Até o instituto de pesquisa era falso: “Institute of Diet and Health” (Instituto de Dieta e Saúde, supostamente localizado em Mainz, na Alemanha). Um site na internet foi criado para dar um ar de credibilidade, e ele trocou o primeiro nome: assinou como Johannes.

Depois foi fácil: divulgou um comunicado à imprensa. O resultado foi parar na capa do Bild, o principal jornal popular da Alemanha, e apareceu em veículos de mais de 20 países.

O objetivo de Bohannon era mostrar que a mídia especializada em dietas não tem critérios muito elevados. Além disso, mais que culpar a imprensa, queria mostrar que o fato de um artigo científico estar publicado em uma revista internacional com nome pomposo não quer dizer nada.

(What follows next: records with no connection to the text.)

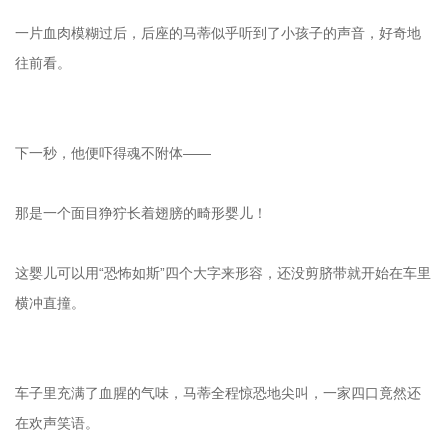
一片血肉模糊过后，后座的马蒂似乎听到了小孩子的声音，好奇地
往前看。
下一秒，他便吓得魂不附体——
那是一个面目狰狞长着翅膀的畸形婴儿！
这婴儿可以用“恐怖如斯”四个大字来形容，还没剪脐带就开始在车里
横冲直撞。
车子里充满了血腥的气味，马蒂全程惊恐地尖叫，一家四口竟然还
在欢声笑语。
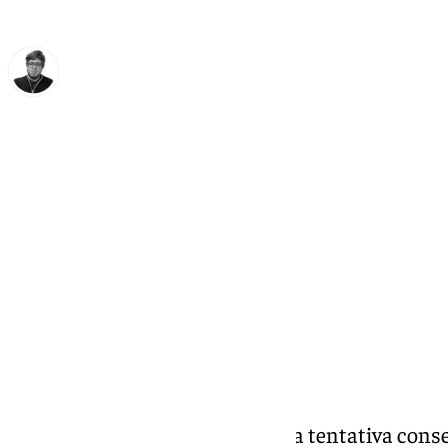
Enrique Rodríguez
jueves, 21 noviembre 2024, 22:03
Compartir:
Málaga ha fallado en su segunda tentativa conse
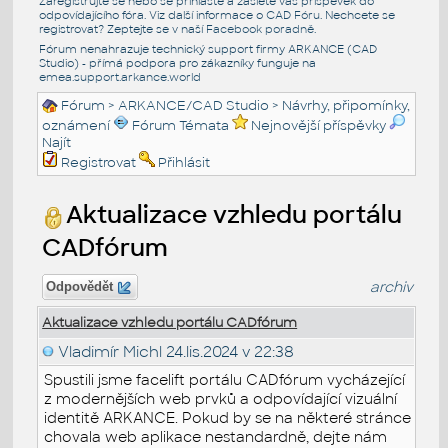
Zaregistrujte se nebo se přihlašte a zašlete váš příspěvek do
odpovídajícího fóra. Viz další informace o
CAD Fóru
. Nechcete se
registrovat? Zeptejte se v naší
Facebook poradně
.
Fórum nenahrazuje technický support firmy ARKANCE (CAD
Studio) - přímá podpora pro zákazníky funguje na
emea.support.arkance.world
Fórum
>
ARKANCE/CAD Studio
>
Návrhy, připomínky,
oznámení
Fórum Témata
Nejnovější příspěvky
Najít
Registrovat
Přihlásit
Aktualizace vzhledu portálu
CADfórum
archiv
Odpovědět
Aktualizace vzhledu portálu CADfórum
Vladimír Michl
24.lis.2024 v 22:38
Spustili jsme facelift portálu CADfórum vycházející
z modernějších web prvků a odpovídající vizuální
identitě ARKANCE. Pokud by se na některé stránce
chovala web aplikace nestandardně, dejte nám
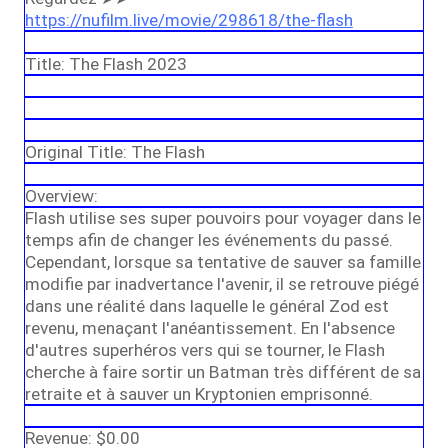
https://nufilm.live/movie/298618/the-flash
Title: The Flash 2023
Original Title: The Flash
Overview:
Flash utilise ses super pouvoirs pour voyager dans le
temps afin de changer les événements du passé.
Cependant, lorsque sa tentative de sauver sa famille
modifie par inadvertance l'avenir, il se retrouve piégé
dans une réalité dans laquelle le général Zod est
revenu, menaçant l'anéantissement. En l'absence
d'autres superhéros vers qui se tourner, le Flash
cherche à faire sortir un Batman très différent de sa
retraite et à sauver un Kryptonien emprisonné.
Revenue: $0.00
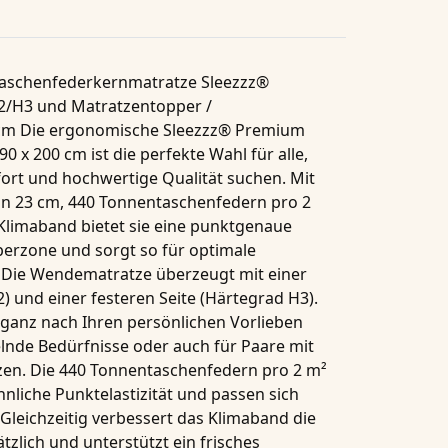
Taschenfederkernmatratze Sleezzz®
2/H3 und Matratzentopper /
 cm Die ergonomische Sleezzz® Premium
 x 200 cm ist die perfekte Wahl für alle,
fort und hochwertige Qualität suchen. Mit
on
23 cm
,
440 Tonnentaschenfedern pro 2
Klimaband
bietet sie eine punktgenaue
perzone und sorgt so für optimale
. Die Wendematratze überzeugt mit einer
2
) und einer festeren Seite (
Härtegrad H3
).
ganz nach Ihren persönlichen Vorlieben
lnde Bedürfnisse oder auch für Paare mit
zen. Die
440 Tonnentaschenfedern pro 2 m²
nliche Punktelastizität und passen sich
 Gleichzeitig verbessert das
Klimaband
die
tzlich und unterstützt ein frisches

Recentemente, um grupo de pesquisadores inventou uma falsa acadêmica, a Dra. Anna O. Szust. A palavra “Szust” quer dizer “fraudadora”, em polonês. A Dra Szust enviou seu currículo a publicações acadêmicas legítimas e predatórias, solicitando um posto como editora. O currículo incluía publicações e diplomas completamente falsos, assim como eram falsos os nomes das editoras de livros para os quais ela afirmava ter contribuído.

As publicações legítimas rejeitaram sua candidatura imediatamente. Mas 48 das 360 publicações predatórias a aceitaram como editora. Quatro delas fizeram de Szust sua editora-chefe. Uma das publicações lhe enviou um email dizendo que “é um prazer para nós adicionar seu nome ao expediente da revista como editora chefe, sem quaisquer responsabilidades”.